Tuesday, April 17, 2007

Tree Studio rehab honored by Friends of Downtown

Friends of Downtown held their annual Awards Dinner Monday night, recognizing ten specific projects ranging from the new McCormick Tribune Freedom Museum, the McCormick Tribune Bridgehouse and Chicago River Museum, and Joe Valerio's Michigan Avenue store for Garmin. Best new building was Booth/Hansen's 30 West Oak , Best New Public Art Madgalena Abakanowicz's Agora, Best Adapative Reuse: Hartshorne Plunkard's rehab of the Chicago and Northwestern Power Station.

Best Restoration went to Friedman Properties, for their work on the landmark 1894 Lambert Tree studios a $70,000,000 upgrading that saw a century old tradition come to an end. A trust set up by Tree reserved the Studio's for the use of artists, keeping rents low. Over the decades, residents included artists as diverse as author Edgar Rice Burroughs, sculptor John Storrs, whose Ceres gazes down LaSalle Street from the top of the Chicago Board of Trade Building, and actors Burgess Meredith and Peter Falk.

With the rehab, there are no more residents at Lambert Tree. They've been replaced by such upscale retailers as Thomas Moser, Aveda, a couple of antique stores, and Pops for Champagne, transplanted from its long-time home on Sheffield Avenue. What was once artists' studios and apartments in the 1912 annex is now the headquarters for Metropolitan Capital Bank, bankers to the "emerging affluent" with millions of dollars in personal assets. Starving artists no longer need apply.

Tree's own visage can be seen in the building's ornament. A silk-stocking Democrat, he was a friend and supporter of progressive Illinois governor John P. Altgeld, and was among those pleading for clemency for the men convicted, in a highly suspect trial, of inciting the 1886 Haymarket bombing.
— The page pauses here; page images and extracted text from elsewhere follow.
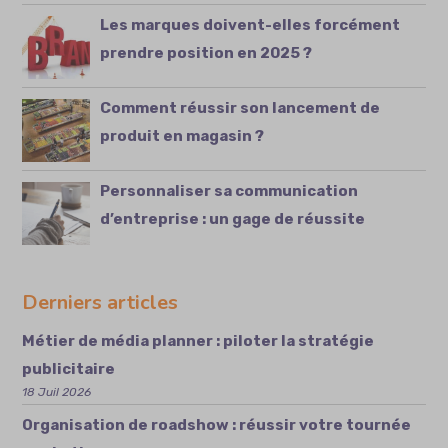
Les marques doivent-elles forcément
prendre position en 2025 ?
Comment réussir son lancement de
produit en magasin ?
Personnaliser sa communication
d’entreprise : un gage de réussite
Derniers articles
Métier de média planner : piloter la stratégie
publicitaire
18 Juil 2026
Organisation de roadshow : réussir votre tournée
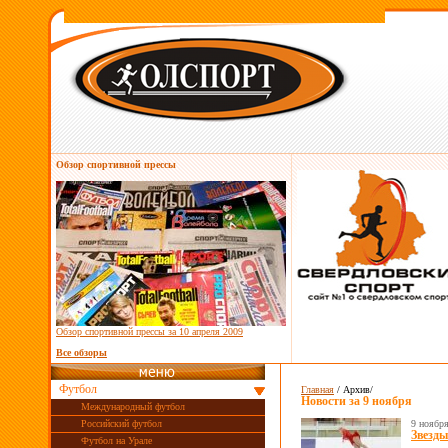
Обзор спортивной прессы
Обзор спортивной прессы за
10 апреля 2009
Все обзоры
Футбол
Главная
/ Архив/
Новости за
9 ноября
Международный футбол
Российский футбол
9 ноябр
Звезды
Футбол на Урале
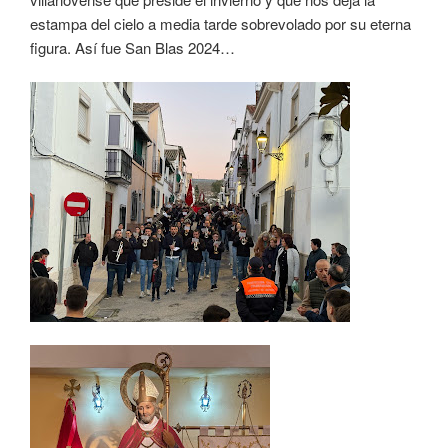
estampa del cielo a media tarde sobrevolado por su eterna
figura. Así fue San Blas 2024…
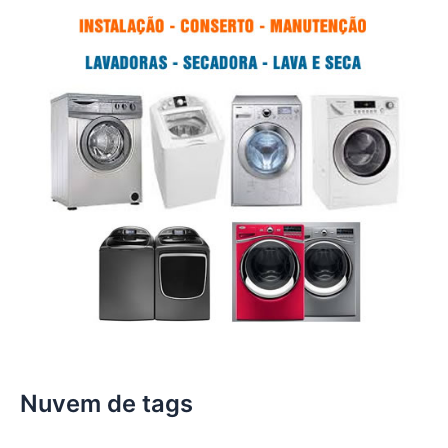
Nuvem de tags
As a Circuit Court Judge, he did his part in keeping one of Chicago's most enduring traditions alive by presiding over trials that found a number of the city's aldermen guilty of corruption. An unsuccessful candidate for both the U.S. House and Senate, he served as ambassador to Belgium, and, for a period of only one month, Russia.

Tree and his wife Anna were among Chicago's most prominent patrons of the arts. He made his fortune as a connected attorney. In a period of 18 months ending in 1867, when consumer prices, by one indicator, were less than a tenth of what they are today, his law firm had an income of $28,000. The Tree Studios were built opposite Tree's broad-lawned mansion at 620 North Wabash, replaced in 1912 by the twin onion-domed Medinah Temple, today a Bloomingdale's furniture store.


1 comment:

Unknown said...

Great post - thanks for the link to Tree's mansion, so cool!

I thought I'd read that Bloomie's had originally wanted to raze the entire block for another beige tower, and that they faced so much opposition that they relented and rehabbed Medinah.

Not sure if what I read was true, but if so, the accolades and awards shouldn't be heaped on these guys. Yes, they did a nice job with the exterior of the Temple, but they're still just a bunch of suits interested in the almighty dollar. The banishment of the artists living upstairs just reinforces that view.